Bald ist kürzester Tag. Dann geht es nur noch aufwärts. Die keimenden Frühlingskräfte bereiten sich vor. Das ist unsere berechtigte Hoffnung. Wann wird es Frühling in der Pandemie?

Non ä Bärndütschgschicht:

 I bi scho dört wo nig häre ga

Ig bi scho dört wo nig häre ga. Du bisch dört wo nig häre wott. Äs zieht mi zu dir hi. Wie bim Pfiuboge isch mi Pfiu scho dört, wo när häre ziehlet. Ds Ziu u mis Ga isch äs Ganzes. Wiu dr Pfiuboge gschpannt isch, cha dr Pfiu sis Ziu erreiche, Doch i muess d Schpannig chönne la ga, um zum me ne Ort  chönne häre ds cho. Dr zue bruuchts Schpannig, Schpannig vo dr Sehne, dass ig mi cha sehne zu dir. I muess los la im harrende Jetzt, damit Bewegig äntschteit. Schüsch blibe nig im depressive Verharre schtah u chume nümm wyter. I mues dört häre, wo nig scho bi. Schüsch geits de nid. Geit nid das la Schta u eifach la ga. Lo la ga dört wo du schteisch, Lo Aues la ga u bis nume dä wo geit. U bis jetzt im Si, dört ganz bi dir, de bisch ou dört, wos häre geit. Dört wo du bisch, wott i häre ga. Das geit ersch, we nig la ga. Gäng dr Nase na. Dört wos häre zielet u du scho bisch. D Nase weiss scho wos häre geit Immer dr Nase na im Ga. Sie isch scho dört. Schta blibe isch depressiv. Äs drückt dir uf Seu. Sehn di la ds ga. Schpann die Sehne, dass chasch ga u sem harrende Schta. De bisch scho dört wo häre wotsch ga. Ga vom Schta zum Si zum Ziu. Das isch dr Punkt.
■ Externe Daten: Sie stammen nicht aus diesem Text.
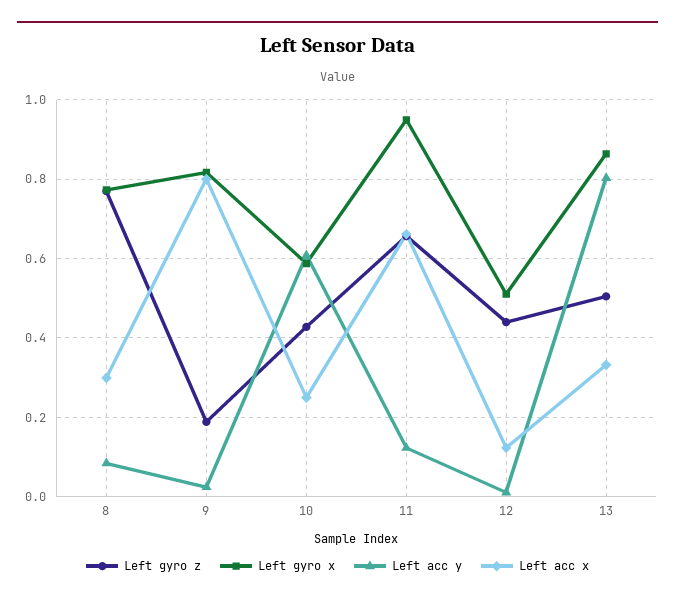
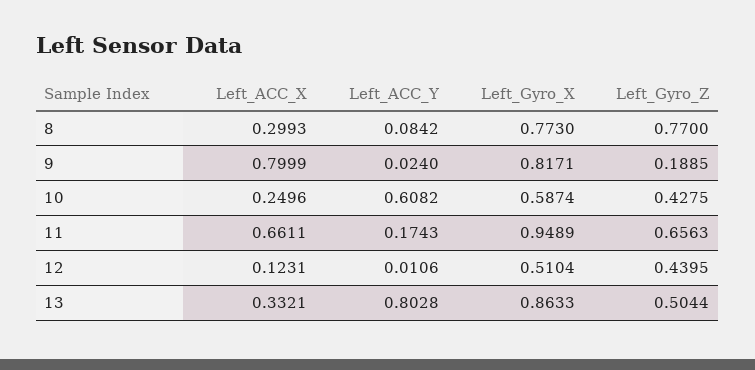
  {
    "Left gyro z": {
      "8": 0.77,
      "9": 0.1885,
      "10": 0.4275,
      "11": 0.6563,
      "12": 0.4395,
      "13": 0.5044
    },
    "Left gyro x": {
      "8": 0.773,
      "9": 0.8171,
      "10": 0.5874,
      "11": 0.9489,
      "12": 0.5104,
      "13": 0.8633
    },
    "Left acc y": {
      "8": 0.0842,
      "9": 0.024,
      "10": 0.6082,
-     "11": 0.12,
+     "11": 0.1743,
      "12": 0.0106,
      "13": 0.8028
    },
    "Left acc x": {
      "8": 0.2993,
      "9": 0.7999,
      "10": 0.2496,
      "11": 0.6611,
      "12": 0.1231,
      "13": 0.3321
    }
  }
Lo üs la ga du Schtaat. Wo du schteisch, nüt lasch la ga, das Öppis  geit. Das Öppis geit müesst är la ga. Doch är isch so ängschtlech, dr Vatter Schtaat. Gloubt Aues müesse z regle. Drum geit nüt i dr Wäut, wiu Aui Angscht hei , we mir lö la ga, vo däm Schtaat, wo Aues nid wott la ga, wos für üs häre gieng. D Freiheit isch äs Wagnis, wius neu isch u angersch u eim nid lot la schta, wo me nisch. Vatter u Mueter, Schtaat u Chile, la üs la ga, dört wos häre zielet, wo mer gö, wo mer scho si. Lö mer la ga vo däm Schtaat u dere Chile, Vatter u Mueter, müess mer la si. Wei jung jetzt ga, wos härezielet. I weiss äs isch äs Wagnis, wem er lö la ga. Doch chöi mer nid höre, wo mer scho si, wem er nid los la, was üs het. Vatter u Mueter löt üs la ga, schüsch änderet nüt i dere Wäut u Aues blibt schta, we dr üs nid löt la ga. So gö mir doch hurtig, rebeuisch u chlüpfig, ou we dir nid weit. Mir wei jetzt dört häre wo mer scho si. ÄS GEIT.